Scrolling past the hero feels like walking deeper into the neighborhood. Three specific place-cards cover the church basement where the first meeting happened, the park bench where a story is quoted in full, and the barbershop back room where the conversation started. Each card uses a vignette-style layout that makes the community's work feel located and real rather than generic.
Numbers appear as tally marks rather than clean charts. "47 Tuesday nights. 312 people who stayed." The tally count-up animation runs on scroll, so each figure feels earned rather than presented. This section builds proof through intimacy, not volume, giving donors signs of genuine progress without resorting to crisis language.
Testimonials are raw and unpolished. Each one carries only a first name and a neighborhood, no titles, no headshots, no corporate formatting. This design choice protects the dignity of each person who shared their story and makes the social proof feel like something overheard at a community table rather than manufactured.
The donation form offers four preset amounts tied to specific, real outcomes. "$20 covers one night's coffee and supplies." "$75 trains a new circle leader." A custom field and a monthly giving toggle let donors choose their own level of commitment. A secondary call to action, "Start a Circle," opens a volunteer path for visitors who want to give hours rather than dollars.
The "Keep the Light On" button does not appear once and disappear. It resurfaces after every second section as the visitor scrolls. By the time a donor reaches the form, they have seen the call to action multiple times in context. The page earns the gift across every section rather than relying on a single ask at the end.
| Section | Purpose |
|---|---|
| Mosaic Hero | Assembles #StillHere hashtag from neighborhood photos; anchors primary call to action |
| The Neighborhood | Three place-cards covering church basement, park bench, barbershop |
| The Tally | Hand-counted tally marks showing meetings held and people reached |
| Voices from Circle | First-name testimonials with neighborhood attribution only |
| Donation Form | Four preset amounts, monthly toggle, and Start a Circle volunteer path |
| Footer | Logo left, essential links right, tagline anchoring the page |
The visual identity follows a Community Hearth theme built on a Desert Rose color system. Every color choice was made to feel like a Southwest evening cooling down: clay pots still warm, dried flowers at the doorframe, a porch light left on.
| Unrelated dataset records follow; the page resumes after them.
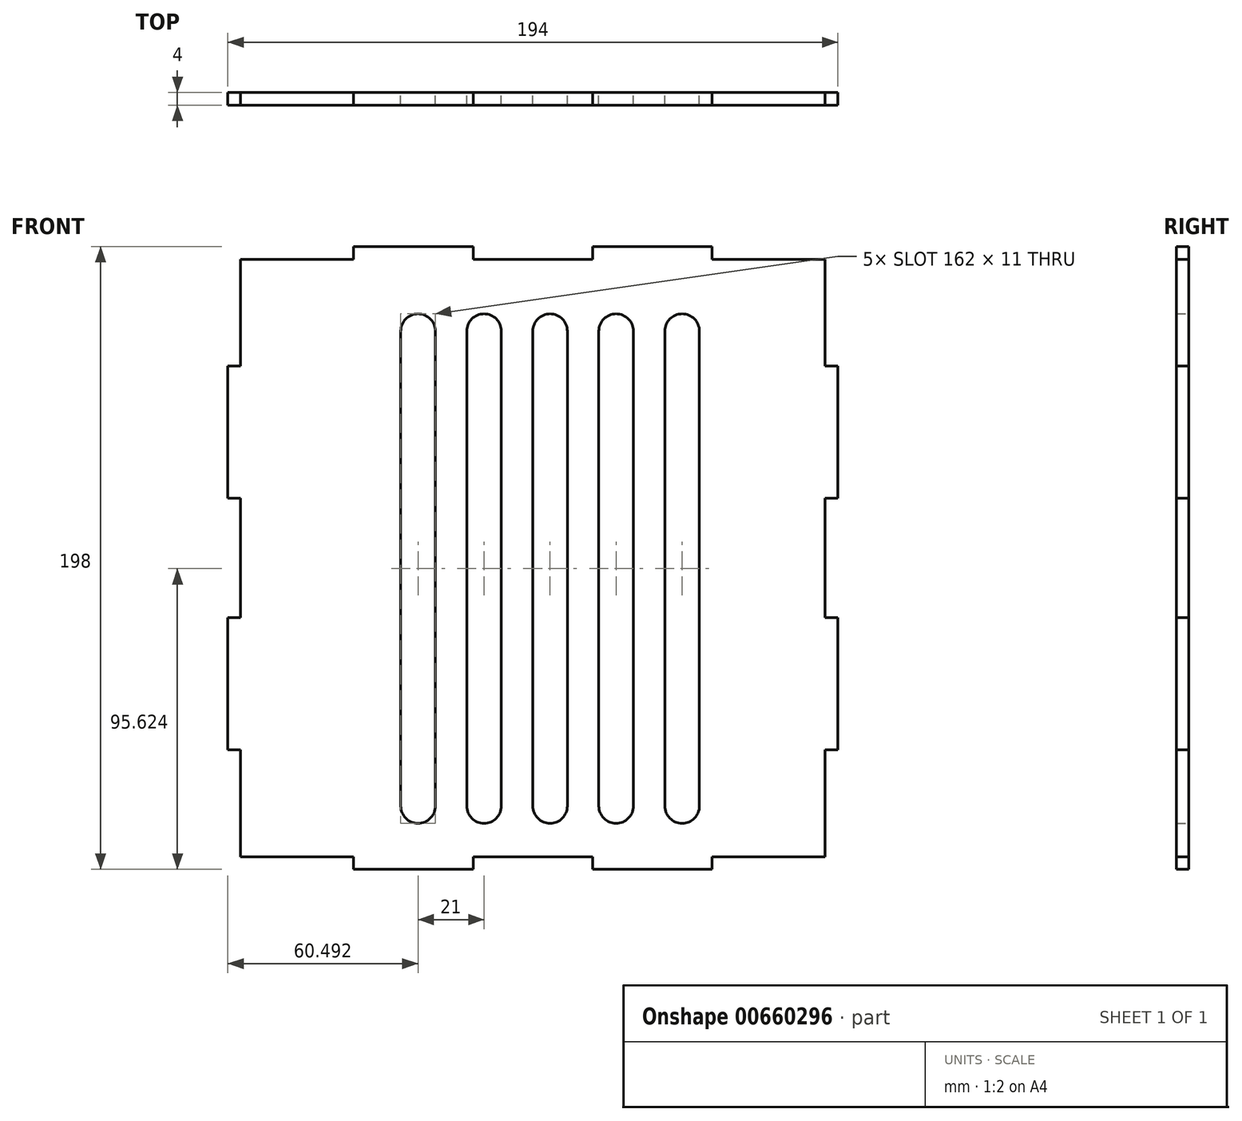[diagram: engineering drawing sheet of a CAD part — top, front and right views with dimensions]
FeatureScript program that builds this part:
annotation { "Feature Type Name" : "Feature", "Feature Type Description" : "" }
export const myFeature = defineFeature(function(context is Context, id is Id, definition is map)
    precondition{}
    {
        {
            var Q0;
            Q0=qCreatedBy(makeId("Front.planeOp"),FACE);
            var sketch = newSketch(context, id + "F0", { "sketchPlane" : qUnion([Q0])});
            skLineSegment(sketch, "E0.bottom", {"start": v(0, 0) * mm, "end": v(194, 0) * mm});
            skLineSegment(sketch, "E0.top", {"start": v(0, 198) * mm, "end": v(194, 198) * mm});
            skLineSegment(sketch, "E0.left", {"start": v(0, 0) * mm, "end": v(0, 198) * mm});
            skLineSegment(sketch, "E0.right", {"start": v(194, 0) * mm, "end": v(194, 198) * mm});
            skLineSegment(sketch, "E1.bottom", {"start": v(0, 0) * mm, "end": v(40, 0) * mm});
            skLineSegment(sketch, "E1.top", {"start": v(0, 4) * mm, "end": v(40, 4) * mm});
            skLineSegment(sketch, "E1.left", {"start": v(0, 0) * mm, "end": v(0, 4) * mm});
            skLineSegment(sketch, "E1.right", {"start": v(40, 0) * mm, "end": v(40, 4) * mm});
            skLineSegment(sketch, "E2.bottom", {"start": v(194, 0) * mm, "end": v(154, 0) * mm});
            skLineSegment(sketch, "E2.top", {"start": v(194, 4) * mm, "end": v(154, 4) * mm});
            skLineSegment(sketch, "E2.left", {"start": v(194, 0) * mm, "end": v(194, 4) * mm});
            skLineSegment(sketch, "E2.right", {"start": v(154, 0) * mm, "end": v(154, 4) * mm});
            skLineSegment(sketch, "E3.bottom", {"start": v(78, 0) * mm, "end": v(116, 0) * mm});
            skLineSegment(sketch, "E3.top", {"start": v(78, 4) * mm, "end": v(116, 4) * mm});
            skLineSegment(sketch, "E3.left", {"start": v(78, 0) * mm, "end": v(78, 4) * mm});
            skLineSegment(sketch, "E3.right", {"start": v(116, 0) * mm, "end": v(116, 4) * mm});
            skLineSegment(sketch, "E4.bottom", {"start": v(0, 198) * mm, "end": v(40, 198) * mm});
            skLineSegment(sketch, "E4.top", {"start": v(0, 194) * mm, "end": v(40, 194) * mm});
            skLineSegment(sketch, "E4.left", {"start": v(0, 198) * mm, "end": v(0, 194) * mm});
            skLineSegment(sketch, "E4.right", {"start": v(40, 198) * mm, "end": v(40, 194) * mm});
            skLineSegment(sketch, "E5.bottom", {"start": v(78, 198) * mm, "end": v(116, 198) * mm});
            skLineSegment(sketch, "E5.top", {"start": v(78, 194) * mm, "end": v(116, 194) * mm});
            skLineSegment(sketch, "E5.left", {"start": v(78, 198) * mm, "end": v(78, 194) * mm});
            skLineSegment(sketch, "E5.right", {"start": v(116, 198) * mm, "end": v(116, 194) * mm});
            skLineSegment(sketch, "E6.bottom", {"start": v(194, 198) * mm, "end": v(154, 198) * mm});
            skLineSegment(sketch, "E6.top", {"start": v(194, 194) * mm, "end": v(154, 194) * mm});
            skLineSegment(sketch, "E6.left", {"start": v(194, 198) * mm, "end": v(194, 194) * mm});
            skLineSegment(sketch, "E6.right", {"start": v(154, 198) * mm, "end": v(154, 194) * mm});
            skLineSegment(sketch, "E7.top", {"start": v(0, 80) * mm, "end": v(4, 80) * mm});
            skLineSegment(sketch, "E8.top", {"start": v(0, 118) * mm, "end": v(4, 118) * mm});
            skLineSegment(sketch, "E9.bottom", {"start": v(194, 80) * mm, "end": v(190, 80) * mm});
            skLineSegment(sketch, "E10.left", {"start": v(0, 118) * mm, "end": v(0, 80) * mm});
            skLineSegment(sketch, "E10.right", {"start": v(4, 118) * mm, "end": v(4, 80) * mm});
            skLineSegment(sketch, "E11.bottom", {"start": v(194, 118) * mm, "end": v(190, 118) * mm});
            skLineSegment(sketch, "E11.left", {"start": v(194, 118) * mm, "end": v(194, 80) * mm});
            skLineSegment(sketch, "E11.right", {"start": v(190, 118) * mm, "end": v(190, 80) * mm});
            skLineSegment(sketch, "E12.bottom", {"start": v(194, 0) * mm, "end": v(190, 0) * mm});
            skLineSegment(sketch, "E12.top", {"start": v(194, 38) * mm, "end": v(190, 38) * mm});
            skLineSegment(sketch, "E12.left", {"start": v(194, 0) * mm, "end": v(194, 38) * mm});
            skLineSegment(sketch, "E12.right", {"start": v(190, 0) * mm, "end": v(190, 38) * mm});
            skLineSegment(sketch, "E13.bottom", {"start": v(194, 198) * mm, "end": v(190, 198) * mm});
            skLineSegment(sketch, "E13.top", {"start": v(194, 160) * mm, "end": v(190, 160) * mm});
            skLineSegment(sketch, "E13.left", {"start": v(194, 198) * mm, "end": v(194, 160) * mm});
            skLineSegment(sketch, "E13.right", {"start": v(190, 198) * mm, "end": v(190, 160) * mm});
            skLineSegment(sketch, "E14.bottom", {"start": v(0, 198) * mm, "end": v(4, 198) * mm});
            skLineSegment(sketch, "E14.top", {"start": v(0, 160) * mm, "end": v(4, 160) * mm});
            skLineSegment(sketch, "E14.left", {"start": v(0, 198) * mm, "end": v(0, 160) * mm});
            skLineSegment(sketch, "E14.right", {"start": v(4, 198) * mm, "end": v(4, 160) * mm});
            skLineSegment(sketch, "E15.bottom", {"start": v(0, 0) * mm, "end": v(4, 0) * mm});
            skLineSegment(sketch, "E15.top", {"start": v(0, 38) * mm, "end": v(4, 38) * mm});
            skLineSegment(sketch, "E15.left", {"start": v(0, 0) * mm, "end": v(0, 38) * mm});
            skLineSegment(sketch, "E15.right", {"start": v(4, 0) * mm, "end": v(4, 38) * mm});
            skSolve(sketch);
        }
        {
            var Q0;
            {var subQ15=sQuery(id+"F0.wireOp",EDGE,"E1.right");Q0=makeQuery(id+"F0.imprint","IMPRINT",FACE,{"disambiguationData":[TD([[makeQuery(id+"F0.imprint","IMPRINT",EDGE,{"derivedFrom":subQ15}),-1.0]])]});}
            extrude(context, id + "F1", {"entities" : qUnion([Q0]), "depth" : 4 * mm, "offsetDistance" : 25 * mm});
        }
        {
            var Q0;
            Q0=qCreatedBy(makeId("Front.planeOp"),FACE);
            var sketch = newSketch(context, id + "F2", { "sketchPlane" : qUnion([Q0])});
            skLineSegment(sketch, "E16.bottom", {"start": v(55, 171.12) * mm, "end": v(66, 171.12) * mm});
            skLineSegment(sketch, "E16.top", {"start": v(55, 20.12) * mm, "end": v(66, 20.12) * mm});
            skLineSegment(sketch, "E16.left", {"start": v(55, 171.12) * mm, "end": v(55, 20.12) * mm});
            skLineSegment(sketch, "E16.right", {"start": v(66, 171.12) * mm, "end": v(66, 20.12) * mm});
            skLineSegment(sketch, "E17.bottom", {"start": v(76, 171.12) * mm, "end": v(87, 171.12) * mm});
            skLineSegment(sketch, "E17.top", {"start": v(76, 20.12) * mm, "end": v(87, 20.12) * mm});
            skLineSegment(sketch, "E17.left", {"start": v(76, 171.12) * mm, "end": v(76, 20.12) * mm});
            skLineSegment(sketch, "E17.right", {"start": v(87, 171.12) * mm, "end": v(87, 20.12) * mm});
            skLineSegment(sketch, "E18.bottom", {"start": v(97, 171.12) * mm, "end": v(108, 171.12) * mm});
            skLineSegment(sketch, "E18.top", {"start": v(97, 20.12) * mm, "end": v(108, 20.12) * mm});
            skLineSegment(sketch, "E18.left", {"start": v(97, 171.12) * mm, "end": v(97, 20.12) * mm});
            skLineSegment(sketch, "E18.right", {"start": v(108, 171.12) * mm, "end": v(108, 20.12) * mm});
            skLineSegment(sketch, "E19.bottom", {"start": v(118, 171.12) * mm, "end": v(129, 171.12) * mm});
            skLineSegment(sketch, "E19.top", {"start": v(118, 20.12) * mm, "end": v(129, 20.12) * mm});
            skLineSegment(sketch, "E19.left", {"start": v(118, 171.12) * mm, "end": v(118, 20.12) * mm});
            skLineSegment(sketch, "E19.right", {"start": v(129, 171.12) * mm, "end": v(129, 20.12) * mm});
            skLineSegment(sketch, "E20.bottom", {"start": v(139, 171.12) * mm, "end": v(150, 171.12) * mm});
            skLineSegment(sketch, "E20.top", {"start": v(139, 20.12) * mm, "end": v(150, 20.12) * mm});
            skLineSegment(sketch, "E20.left", {"start": v(139, 171.12) * mm, "end": v(139, 20.12) * mm});
            skLineSegment(sketch, "E20.right", {"start": v(150, 171.12) * mm, "end": v(150, 20.12) * mm});
            skArc(sketch, "E21", {"start": v(55, 20.12) * mm, "mid": v(60.5, 14.62) * mm, "end": v(66, 20.12) * mm});
            skArc(sketch, "E22", {"start": v(76, 20.12) * mm, "mid": v(81.5, 14.62) * mm, "end": v(87, 20.12) * mm});
            skArc(sketch, "E23", {"start": v(97, 20.12) * mm, "mid": v(102.5, 14.62) * mm, "end": v(108, 20.12) * mm});
            skArc(sketch, "E24", {"start": v(118, 20.12) * mm, "mid": v(123.5, 14.62) * mm, "end": v(129, 20.12) * mm});
            skArc(sketch, "E25", {"start": v(139, 20.12) * mm, "mid": v(144.5, 14.62) * mm, "end": v(150, 20.12) * mm});
            skArc(sketch, "E26", {"start": v(66, 171.12) * mm, "mid": v(60.5, 176.62) * mm, "end": v(55, 171.12) * mm});
            skArc(sketch, "E27", {"start": v(87, 171.12) * mm, "mid": v(81.5, 176.62) * mm, "end": v(76, 171.12) * mm});
            skArc(sketch, "E28", {"start": v(108, 171.12) * mm, "mid": v(102.5, 176.62) * mm, "end": v(97, 171.12) * mm});
            skArc(sketch, "E29", {"start": v(129, 171.12) * mm, "mid": v(123.5, 176.62) * mm, "end": v(118, 171.12) * mm});
            skArc(sketch, "E30", {"start": v(150, 171.12) * mm, "mid": v(144.5, 176.62) * mm, "end": v(139, 171.12) * mm});
            skSolve(sketch);
        }
        {
            var Q0;
            Q0 = qSketchRegion(id + "F2", true);
            extrude(context, id + "F3", {"entities" : qUnion([Q0]), "operationType" : NewBodyOperationType.REMOVE, "depth" : 4 * mm, "offsetDistance" : 25 * mm});
        }
    });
Close to 79% of landing page visits now come from mobile devices. Block captains and school counselors check their phones between meetings and during lunch hours. This page was designed mobile-first so that every section, every form field, and every call to action works cleanly on a small screen.
This page does not manufacture urgency. It builds belonging. By the time a visitor reaches the donation form, they have walked through the neighborhood, heard the voices, and seen the tally. The ask feels like staying, not giving.
The Hearth: Keep the Light On community landing page template is built for organizations at the intersection of community care and grassroots action. It can be adapted for any city-based mental health initiative, neighborhood justice program, or peer support project that needs a warm, credible, donation-ready home online.